Hspb1 inhibits microglial ferroptosis and pro-inflammatory activation to alleviate cerebral ischemia/reperfusion injury in mice.

Heat shock protein beta-1 may be involved in regulating ferroptosis in cells. The expression of heat shock protein beta-1 is upregulated after stroke; however, the underlying mechanism of action of heat shock protein beta-1 in cerebral ischemia/reperfusion injury remains unclear. Here, using both in vivo and in vitro models of ischemic injury-middle cerebral artery occlusion/reperfusion in C57BL/6J mice and oxygen-glucose deprivation/reoxygenation in BV-2 microglial cells-we observed that heat shock protein beta-1 overexpression significantly reduced infarct volume, mitigated neuronal loss, and improved neurological outcomes. Mechanistically, heat shock protein beta-1 attenuated lipid peroxidation, intracellular iron accumulation, and reactive oxygen species generation in microglia; this was accompanied by enhanced glutathione peroxidase 4 expression and suppressed nuclear factor-κB pathway activation.

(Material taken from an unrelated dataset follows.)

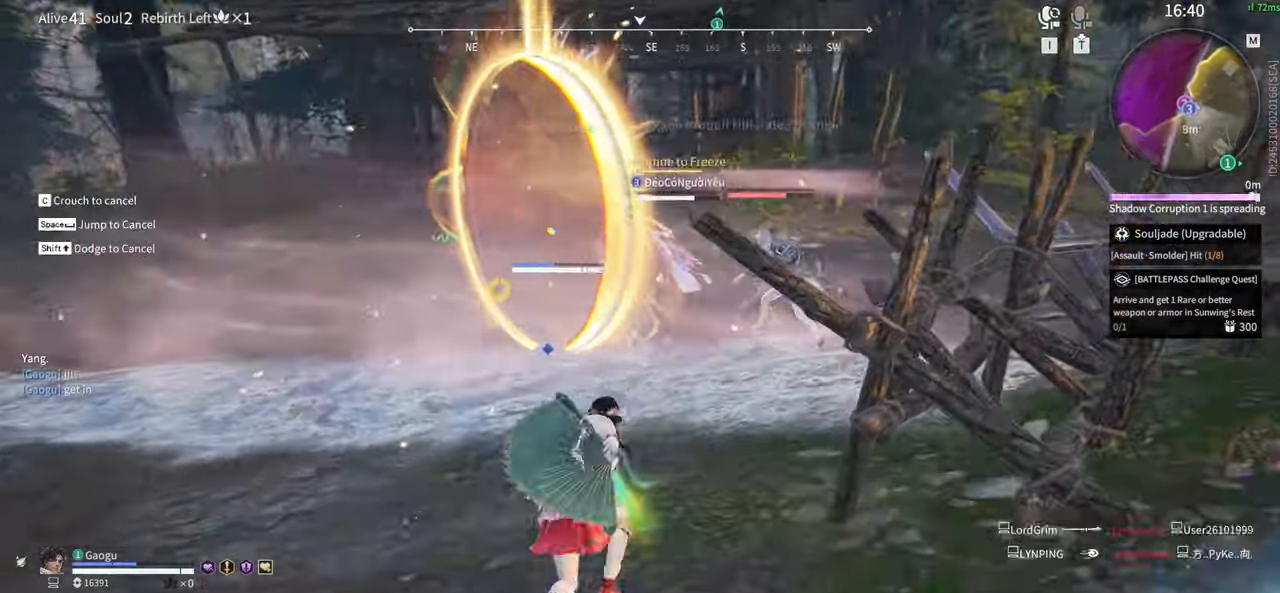
{"keys": [], "mouse": ["right"], "events": []}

Notably, the pharmacological activation of nuclear factor-κB with phorbol 12-myristate 13-acetate reversed the protective effects of heat shock protein beta-1, confirming the functional relevance of this pathway. Together, our findings indicate that heat shock protein beta-1 exerts neuroprotective effects against cerebral ischemia/ reperfusion injury by suppressing microglial ferroptosis and pro-inflammatory activation via modulation of the nuclear factor-κB/glutathione peroxidase 4 signaling axis. These findings establish heat shock protein beta-1 as a critical regulator of the nuclear factor-κB/glutathione peroxidase 4 axis in microglia, thereby offering a dual-targeted strategy to inhibit ferroptosis and inflammation in ischemic stroke. Importantly, our study highlights heat shock protein beta-1 as a promising therapeutic candidate for preserving neurological function following cerebral ischemic injury.